Scene geometry reasoning data:

* * * * * * * * *

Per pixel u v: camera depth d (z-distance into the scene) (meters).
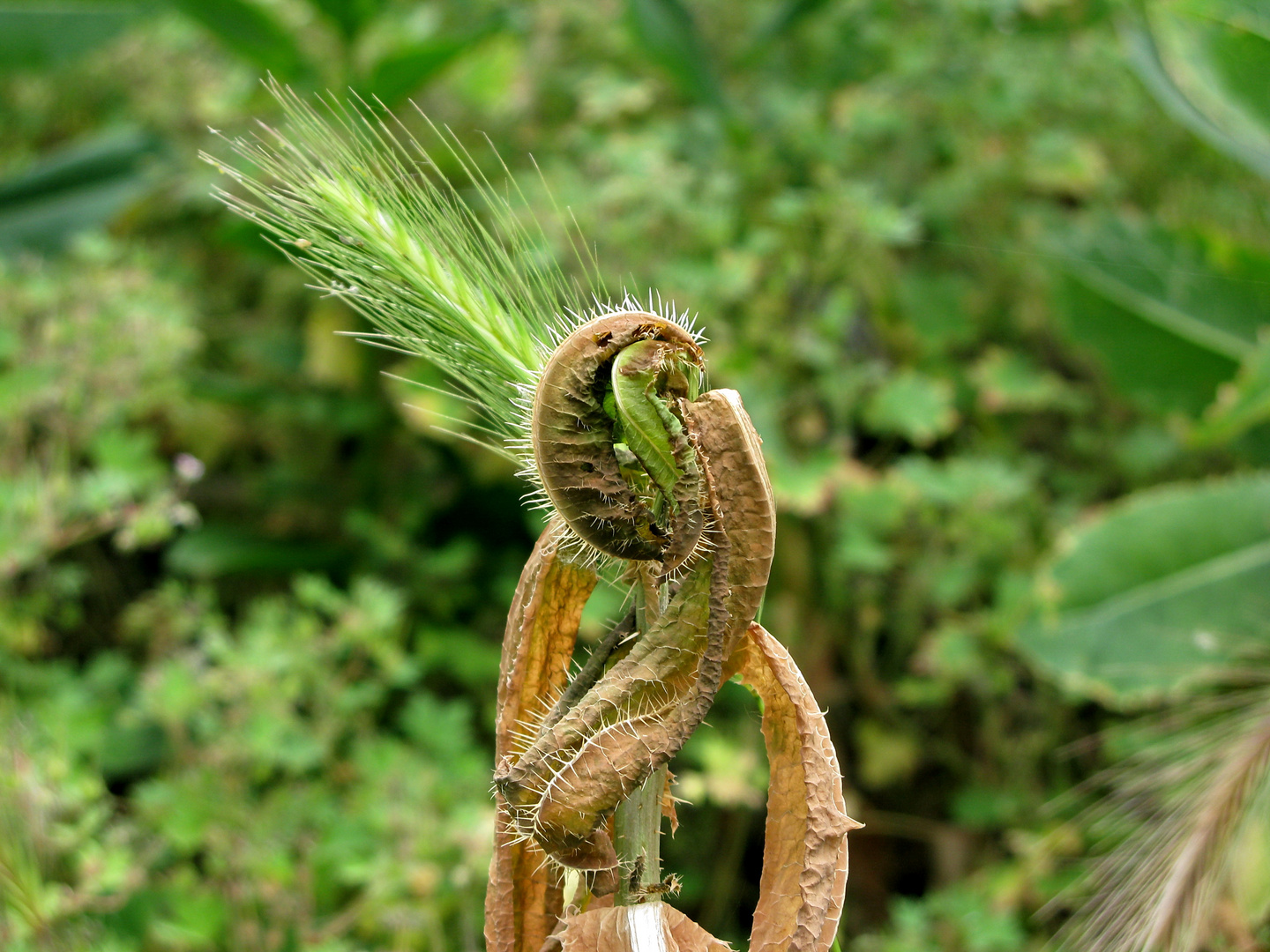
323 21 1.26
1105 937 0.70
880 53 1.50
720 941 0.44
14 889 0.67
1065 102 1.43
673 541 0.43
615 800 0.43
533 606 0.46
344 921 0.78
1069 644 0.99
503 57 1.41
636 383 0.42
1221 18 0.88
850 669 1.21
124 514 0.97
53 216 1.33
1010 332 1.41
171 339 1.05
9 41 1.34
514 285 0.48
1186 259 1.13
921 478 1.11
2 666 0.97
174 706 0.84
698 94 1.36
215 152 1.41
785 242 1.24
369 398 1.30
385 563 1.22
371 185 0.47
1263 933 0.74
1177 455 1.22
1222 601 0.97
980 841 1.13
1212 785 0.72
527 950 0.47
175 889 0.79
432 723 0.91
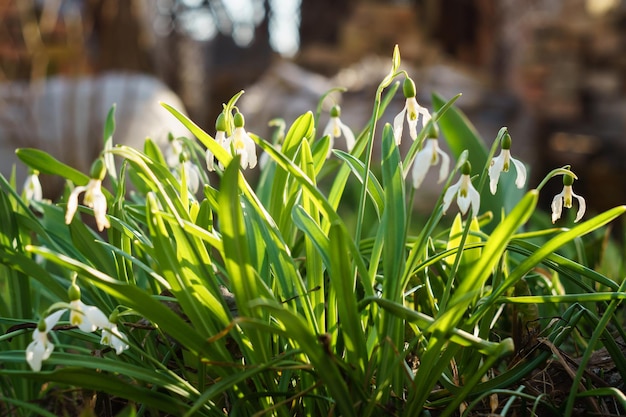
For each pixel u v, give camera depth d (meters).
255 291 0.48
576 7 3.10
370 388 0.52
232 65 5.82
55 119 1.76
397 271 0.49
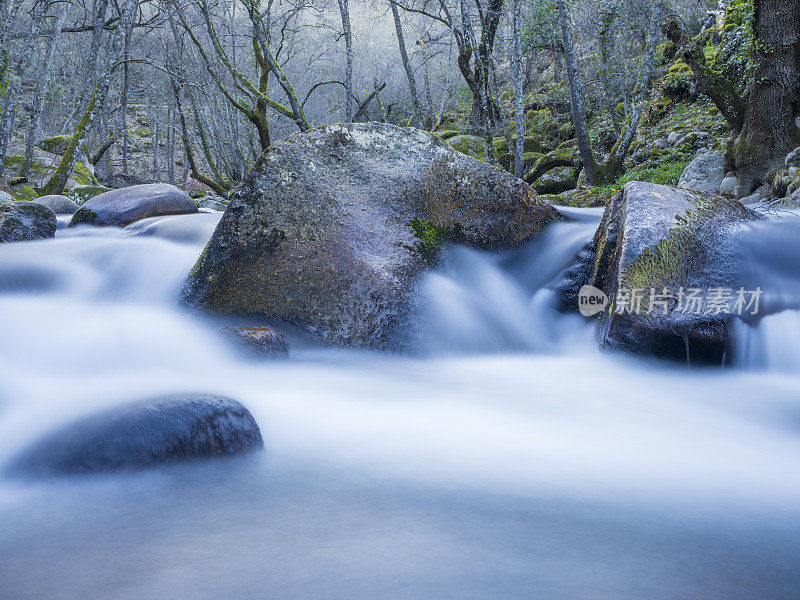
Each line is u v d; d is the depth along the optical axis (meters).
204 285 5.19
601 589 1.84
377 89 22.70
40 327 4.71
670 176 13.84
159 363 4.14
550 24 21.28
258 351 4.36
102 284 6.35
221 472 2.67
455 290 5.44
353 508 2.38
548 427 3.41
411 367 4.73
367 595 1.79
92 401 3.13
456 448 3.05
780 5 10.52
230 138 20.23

* * * * * * * * *

Work task: Take the lines above from the top of the records through the one with "124 514 0.97" and repeat them exactly, without any pictures.

Reply to the task:
Per pixel u v: camera depth d (z-distance into the scene) (meters).
323 21 1.26
1105 937 0.70
880 53 1.50
720 941 0.44
14 889 0.67
1065 102 1.43
673 541 0.43
615 800 0.43
533 606 0.46
344 921 0.78
1069 644 0.99
503 57 1.41
636 383 0.42
1221 18 0.88
850 669 1.21
124 514 0.97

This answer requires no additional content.